Kiel. Die ganze AfD ein rechtsextremistischer Verdachtsfall? CDU, SPD, Grüne und FDP im Kieler Landtag begrüßen die Entscheidung des Verfassungsschutzes. Heftiger Protest dagegen bleibt erwartungsgemäß aber auch nicht aus.

Die Einstufung der gesamten AfD als rechtsextremistischen Verdachtsfall durch das Bundesamt für Verfassungsschutz stößt im Kieler Landtag auf Zustimmung bei den Jamaika-Fraktionen von CDU, Grünen und FDP sowie bei der SPD. Die AfD reagierte am Mittwoch empört.

"Nachdem schon einige Landesverbände und Einzelpersonen der AfD durch den Verfassungsschutz beobachtet werden, ist es nun nur der logische Schluss, die gesamte AfD unter Beobachtung zu stellen", meinte CDU-Fraktionschef Tobias Koch. "Die Partei sowie auch ihre Fraktionen und Abgeordneten haben zu oft offenbart, wessen Geistes Kind sie sind." Eine wehrhafte Demokratie müsse Verfassungsfeinden entschieden entgegentreten. "Auch deswegen haben wir weitere fünf Stellen für den Verfassungsschutz im Jahr 2021 in den Haushalt aufgenommen", sagte Koch.

"Es kann keinen Zweifel mehr geben: Wer Mitglied der AfD wird oder bleibt, ist ein Rechtsextremist", sagte der SPD-Landtagsabgeordnete Tobias von Pein. "Wer für die AfD stimmt, wählt nicht demokratischen Protest, er stimmt für die Abschaffung der Demokratie und für ein autoritäres System der gesellschaftlichen Spaltung." Grünen-Fraktionsvize Lasse Petersdotter bezeichnete die AfD als parlamentarischen Arm der rechtsextremen Szene. "Die angebliche Auflösung des Flügels war eine Nebelkerze, die Seilschaften bestehen weiterhin und sind in der Partei wirkmächtig."

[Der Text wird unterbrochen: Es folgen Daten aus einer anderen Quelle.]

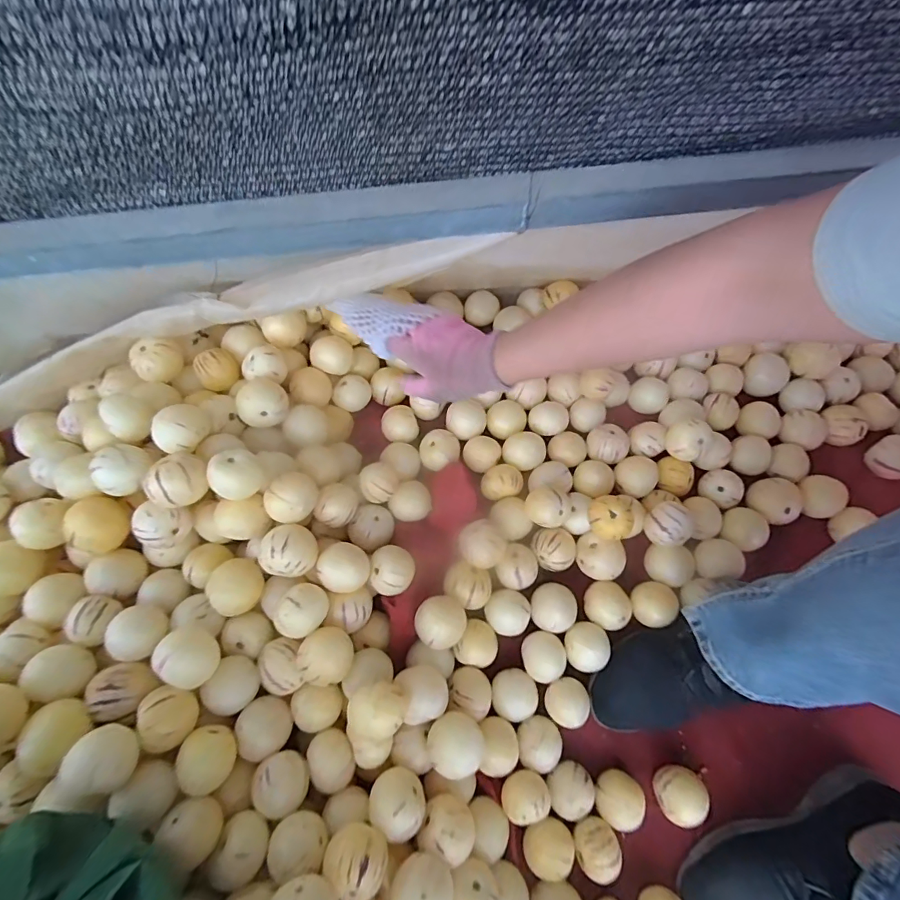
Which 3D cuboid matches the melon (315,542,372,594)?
[{"bbox_3d":[-0.104,0.119,0.455,0.047,0.044,0.045,27,74,9],"label":"melon"}]

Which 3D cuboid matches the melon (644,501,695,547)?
[{"bbox_3d":[0.238,0.084,0.501,0.042,0.047,0.045,0,72,0],"label":"melon"}]

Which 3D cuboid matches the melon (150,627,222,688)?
[{"bbox_3d":[-0.234,0.189,0.410,0.046,0.052,0.045,30,74,10],"label":"melon"}]

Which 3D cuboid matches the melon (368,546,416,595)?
[{"bbox_3d":[-0.059,0.124,0.469,0.044,0.039,0.048,0,72,0],"label":"melon"}]

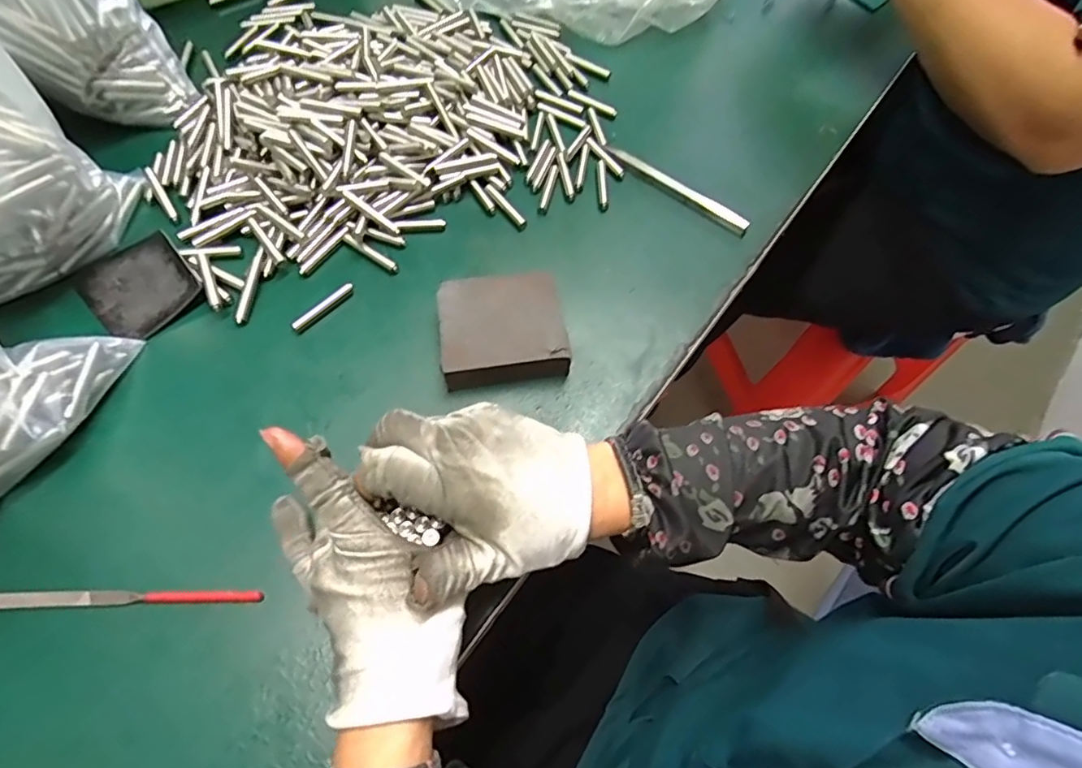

Nach Ansicht des FDP-Justizpolitikers Jan Marcus Rossa ist der AfD die Abgrenzung zum rechtsextremen Rand schlicht nicht gelungen. "Die Mitglieder des ehemaligen Flügels haben ihre verfassungsfeindlichen Überzeugungen ja nicht aufgegeben, sondern sie vermischen sich nun mit den übrigen Parteimitgliedern."

Der Vorsitzende der AfD-Gruppe im Landtag, Jörg Nobis, sprach von einem politischen Skandal sondergleichen, "dass diese Information ausgerechnet wenige Tage vor zwei wichtigen Landtagswahlen aus dem Bundesamt mutmaßlich an die Presse "durchgestochen" wurde". Der Verfassungsschutz mache sich zum Wahlkampfhelfer der anderen Parteien. "Eine Hochstufung der AfD zum Verdachtsfall entbehrt darüber hinaus auch jeder Grundlage und wird vor Gericht keinen Bestand haben."

Nach Informationen der Deutschen Presse-Agentur setzte der Präsident der Behörde, Thomas Haldenwang, die Landesämter für Verfassungsschutz am Mittwoch in einer internen Videokonferenz über den Schritt in Kenntnis. Damit kann die Partei ab sofort auch mit nachrichtendienstlichen Mitteln ausgespäht werden. Zuerst hatte der "Spiegel" über die Entscheidung berichtet.